Photographer Kevin Surbaugh
Topeka, KS  - The Kansas Supreme Court ruled Monday that the State's spending on public schools remains inadequate despite an increase approved earlier this year, but gave the state another year to come up with more funding. This is the third decision in two years from the High Court.  In its decision, the high court rejected arguments from the state that a new law phasing in a $548 million increase in funding over five years is enough to provide a "suitable" education for every child as specified in the state constitution.  The court did, however, delayed its mandate until June 30, 2019, to address the issue. While the court found the equity to be enough, the court was critical of the methods the legislature used for accounting for inflation when determining how much more money was needed for schools. According to the Justices,  the legislation neglected to account for inflation consistently over the course of the five-year plan.
In statements to the Gazette, several candidates responded to the court's decision:

Greg Orman, Independent Candidate for Governor said that the,

"Kansas Supreme Court decision acknowledges  the legislature’s efforts to adequately and equitably fund Kansas schools, but the legislature’s work remains incomplete.
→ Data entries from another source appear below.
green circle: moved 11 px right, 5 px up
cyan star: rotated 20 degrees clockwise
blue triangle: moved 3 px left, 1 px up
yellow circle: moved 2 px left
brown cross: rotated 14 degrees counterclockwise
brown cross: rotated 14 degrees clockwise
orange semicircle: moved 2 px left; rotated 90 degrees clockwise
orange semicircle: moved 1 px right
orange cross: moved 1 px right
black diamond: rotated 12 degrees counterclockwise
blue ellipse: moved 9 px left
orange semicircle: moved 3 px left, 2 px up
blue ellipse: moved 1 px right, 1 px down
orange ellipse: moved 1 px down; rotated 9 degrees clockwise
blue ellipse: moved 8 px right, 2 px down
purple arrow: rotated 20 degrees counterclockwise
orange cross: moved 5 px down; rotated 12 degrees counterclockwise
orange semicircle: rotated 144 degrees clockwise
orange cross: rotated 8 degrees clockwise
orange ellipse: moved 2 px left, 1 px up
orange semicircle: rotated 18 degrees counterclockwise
As governor, I will work with the courts and legislators on both sides of the aisle to remedy the remaining adequacy concerns.

Schools are the economic engine of our state, and I want every student, regardless of where they come from or which school they attend , to receive the best education Kansas can pro vide . Rest assured this issue will be a top priority in my administration." 
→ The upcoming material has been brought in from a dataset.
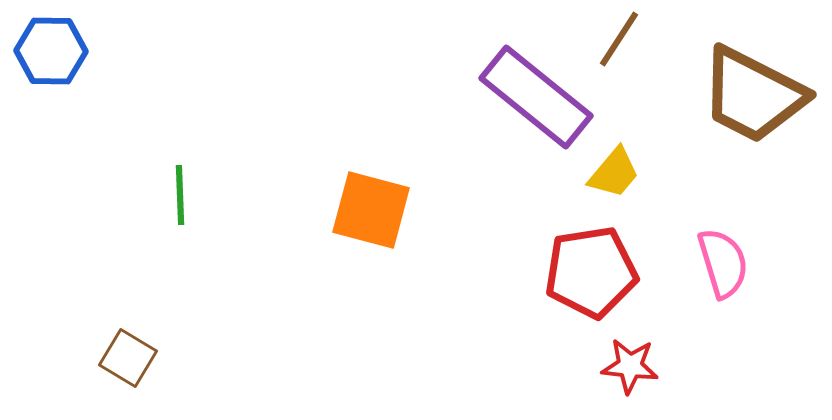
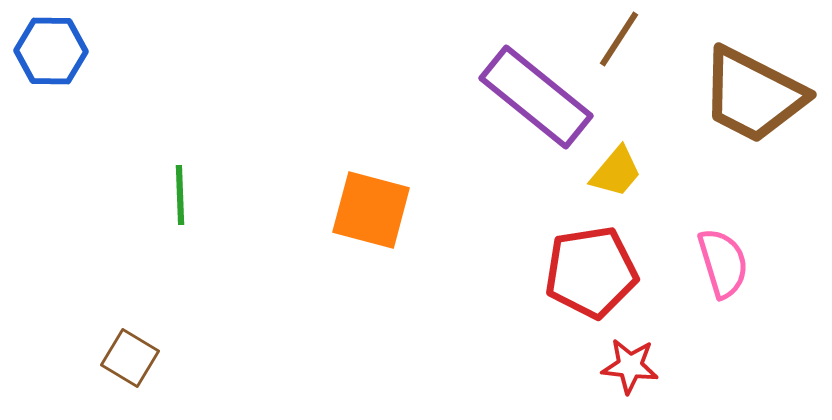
yellow trapezoid: moved 2 px right, 1 px up
brown square: moved 2 px right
Carl Brewer, one of the Democratic Candidates for Governor said,
"It's time for Kansas to prioritize our children and their future - our future. To ensure every child gets a fair and adequate education is just the starting point. We need more than just lip service from career Topeka politicians. We need leaders who will stand up to those whose goals result in harming the quality of public schools across our state."
Jim Barnett, one of the Republican candidates for Governor said,
“I think the Court was correct in approving the funding bill’s amount if subject to
inflation. Without that provison, the state fails to meet its constitutional
mandate to provide for a suitable education in our state. The 2018 legislation merely
restored funding levels that last were approved as adequate 10 or more years ago.
Instead of increasing as inflation increased, school funding levels remained too low
as shown by every study commissioned during the period, including two by the
legislature itself.
The school funding problem has existed for many years, and was only exacerbated
when the Brownback/Colyer failed tax experiment of 2012 drove Kansas further into
critical budget deficits, leaving legislators no way to meet their constitutional mandate
to adequately educate our youngest citizens.The time for judicial disparaging has passed. We need a governor who will lead us beyond in-fighting over school funding that has been the hallmark of the governor’s office under Brownback and Colyer .”
Kris Kobach, Republican candidate for Governor and current Secretary of State said,
"The business of funding schools belongs with the representatives of the people--not seven, unelected judges," Kobach said. "The Kansas Supreme Court's Gannon decision today illustrates how the Court is now micromanaging every dollar spent on education even down to calculating adjustments for inflation."
Jeff Colyer, the current Republican Governor, running for his first full-term said, 
 “When I became Governor earlier this year, I outlined my priorities for a school finance plan. Specifically, one that would keep our schools open, get more money into the classroom and improve student outcomes without raising taxes. And we got it done.     As a doctor, I know it is important to see continuous improvement.  We will maintain a sharp focus on sending dollars to the classroom without raising taxes.     I look forward to building upon the work we did together this year to address the remaining issues identified in the ruling.” 
The final statement came from a Republican candidate for the Second Congressional District. State Senator Steve Fitzgerald said,
"Much will be said about the Kansas Supreme Court decision just handed down. What needs to be said is that the Court continues to overstep its boundaries. There needs to be a constitutional amendment making clear that the Court cannot dictate how much of your wealth to take for any purpose. It can decide if the money is equitably distributed."